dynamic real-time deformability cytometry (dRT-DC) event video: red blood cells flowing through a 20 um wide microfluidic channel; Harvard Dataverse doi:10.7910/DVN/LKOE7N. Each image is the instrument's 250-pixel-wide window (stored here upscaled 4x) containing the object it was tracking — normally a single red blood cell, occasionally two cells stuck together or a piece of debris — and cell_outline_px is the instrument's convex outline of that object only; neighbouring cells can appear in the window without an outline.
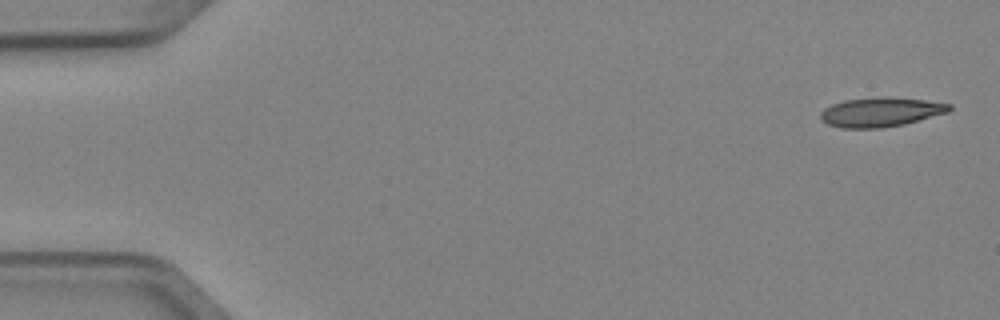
{"species": "Egyptian fruit bat (a non-hibernating species)", "species_latin": "Rousettus aegyptiacus", "temperature_condition": "cold", "stored_images_in_passage": 4, "camera_frame_rate_fps": 3000, "um_per_image_px": 0.085, "animal": {"sex": "female"}, "frame": {"image": 1, "passage_image": 1, "time_ms": 0.0, "image_size_px": [1000, 320], "cell_outline_px": [[952, 108], [948, 112], [904, 124], [880, 128], [840, 128], [828, 124], [820, 120], [820, 112], [824, 108], [832, 104], [844, 100], [876, 96], [888, 96], [924, 100], [952, 104]], "centroid_in_image_um": [74.83, 9.51], "position_along_channel_um": 10.2, "area_um2": 22.25}}
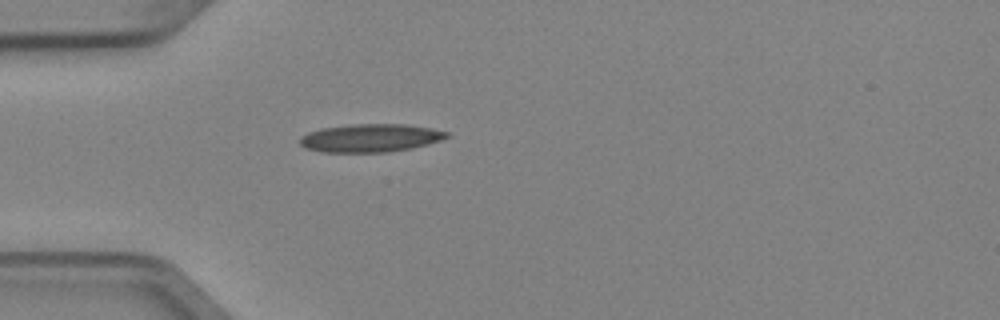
{"frame": {"image": 2, "passage_image": 4, "time_ms": 1.0, "image_size_px": [1000, 320], "cell_outline_px": [[452, 136], [428, 144], [412, 148], [388, 152], [320, 152], [304, 148], [300, 144], [300, 136], [308, 132], [320, 128], [352, 124], [408, 124], [448, 132]], "centroid_in_image_um": [31.46, 11.73], "position_along_channel_um": 53.5, "area_um2": 24.22}}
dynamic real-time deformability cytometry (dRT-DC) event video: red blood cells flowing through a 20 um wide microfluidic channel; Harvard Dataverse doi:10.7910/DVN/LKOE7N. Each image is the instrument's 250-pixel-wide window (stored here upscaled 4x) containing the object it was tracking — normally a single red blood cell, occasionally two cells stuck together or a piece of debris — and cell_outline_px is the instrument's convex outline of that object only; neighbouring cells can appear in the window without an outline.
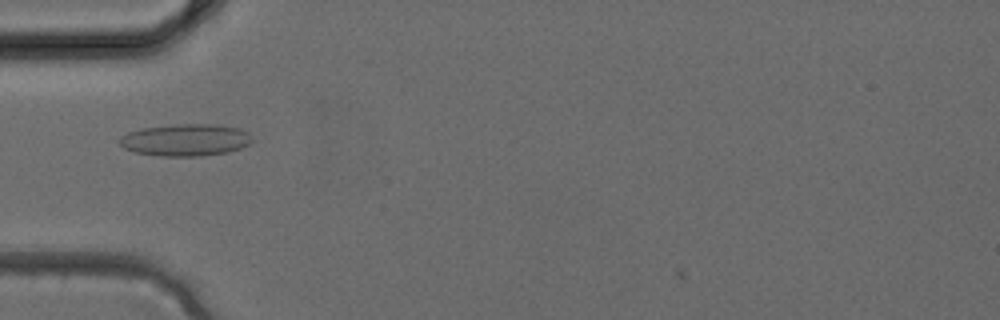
{"species": "common noctule bat (a hibernating species)", "species_latin": "Nyctalus noctula", "temperature_condition": "cold", "stored_images_in_passage": 1, "camera_frame_rate_fps": 3000, "um_per_image_px": 0.085, "animal": {"sex": "female", "body_mass_g": 24.6, "forearm_length_mm": 56.2}, "frame": {"image": 1, "passage_image": 1, "time_ms": 0.0, "image_size_px": [1000, 320], "cell_outline_px": [[252, 144], [228, 152], [200, 156], [160, 156], [136, 152], [124, 148], [120, 144], [120, 136], [128, 132], [140, 128], [176, 124], [216, 124], [240, 128], [248, 132], [252, 140]], "centroid_in_image_um": [15.79, 11.89], "position_along_channel_um": 69.2, "area_um2": 24.91}}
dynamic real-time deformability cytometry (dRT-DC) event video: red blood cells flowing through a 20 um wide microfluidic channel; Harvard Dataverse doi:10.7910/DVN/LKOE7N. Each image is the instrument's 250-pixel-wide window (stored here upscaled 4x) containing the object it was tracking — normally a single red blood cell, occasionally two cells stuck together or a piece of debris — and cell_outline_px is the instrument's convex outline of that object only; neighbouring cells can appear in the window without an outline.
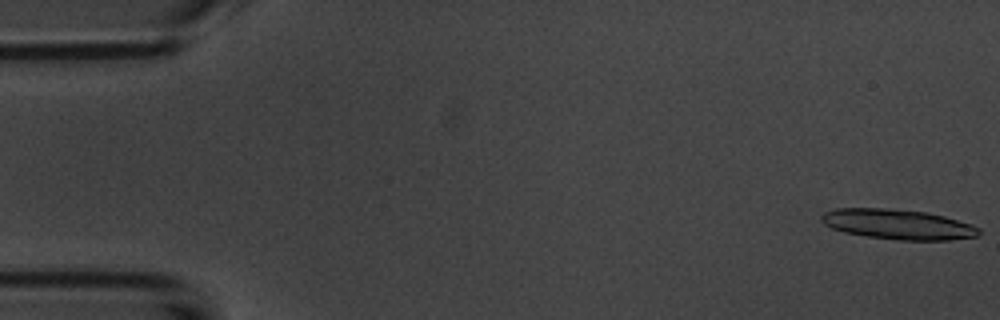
______
WORK TO DO: Restate each line of the records exactly; pictures do not belong in the copy.

FULL ANSWER:
dynamic real-time deformability cytometry (dRT-DC) event video: red blood cells flowing through a 20 um wide microfluidic channel; Harvard Dataverse doi:10.7910/DVN/LKOE7N. Each image is the instrument's 250-pixel-wide window (stored here upscaled 4x) containing the object it was tracking — normally a single red blood cell, occasionally two cells stuck together or a piece of debris — and cell_outline_px is the instrument's convex outline of that object only; neighbouring cells can appear in the window without an outline.
{"species": "Egyptian fruit bat (a non-hibernating species)", "species_latin": "Rousettus aegyptiacus", "temperature_condition": "cold", "stored_images_in_passage": 4, "camera_frame_rate_fps": 3000, "um_per_image_px": 0.085, "animal": {"sex": "female"}, "frame": {"image": 1, "passage_image": 1, "time_ms": 0.0, "image_size_px": [1000, 320], "cell_outline_px": [[952, 108], [948, 112], [904, 124], [880, 128], [840, 128], [828, 124], [820, 120], [820, 112], [824, 108], [832, 104], [844, 100], [876, 96], [888, 96], [924, 100], [952, 104]], "centroid_in_image_um": [74.83, 9.51], "position_along_channel_um": 10.2, "area_um2": 22.25}}
{"frame": {"image": 2, "passage_image": 4, "time_ms": 1.0, "image_size_px": [1000, 320], "cell_outline_px": [[452, 136], [428, 144], [412, 148], [388, 152], [320, 152], [304, 148], [300, 144], [300, 136], [308, 132], [320, 128], [352, 124], [408, 124], [448, 132]], "centroid_in_image_um": [31.46, 11.73], "position_along_channel_um": 53.5, "area_um2": 24.22}}
dynamic real-time deformability cytometry (dRT-DC) event video: red blood cells flowing through a 20 um wide microfluidic channel; Harvard Dataverse doi:10.7910/DVN/LKOE7N. Each image is the instrument's 250-pixel-wide window (stored here upscaled 4x) containing the object it was tracking — normally a single red blood cell, occasionally two cells stuck together or a piece of debris — and cell_outline_px is the instrument's convex outline of that object only; neighbouring cells can appear in the window without an outline.
{"species": "common noctule bat (a hibernating species)", "species_latin": "Nyctalus noctula", "temperature_condition": "cold", "stored_images_in_passage": 1, "camera_frame_rate_fps": 3000, "um_per_image_px": 0.085, "animal": {"sex": "female", "body_mass_g": 24.6, "forearm_length_mm": 56.2}, "frame": {"image": 1, "passage_image": 1, "time_ms": 0.0, "image_size_px": [1000, 320], "cell_outline_px": [[252, 144], [228, 152], [200, 156], [160, 156], [136, 152], [124, 148], [120, 144], [120, 136], [128, 132], [140, 128], [176, 124], [216, 124], [240, 128], [248, 132], [252, 140]], "centroid_in_image_um": [15.79, 11.89], "position_along_channel_um": 69.2, "area_um2": 24.91}}
dynamic real-time deformability cytometry (dRT-DC) event video: red blood cells flowing through a 20 um wide microfluidic channel; Harvard Dataverse doi:10.7910/DVN/LKOE7N. Each image is the instrument's 250-pixel-wide window (stored here upscaled 4x) containing the object it was tracking — normally a single red blood cell, occasionally two cells stuck together or a piece of debris — and cell_outline_px is the instrument's convex outline of that object only; neighbouring cells can appear in the window without an outline.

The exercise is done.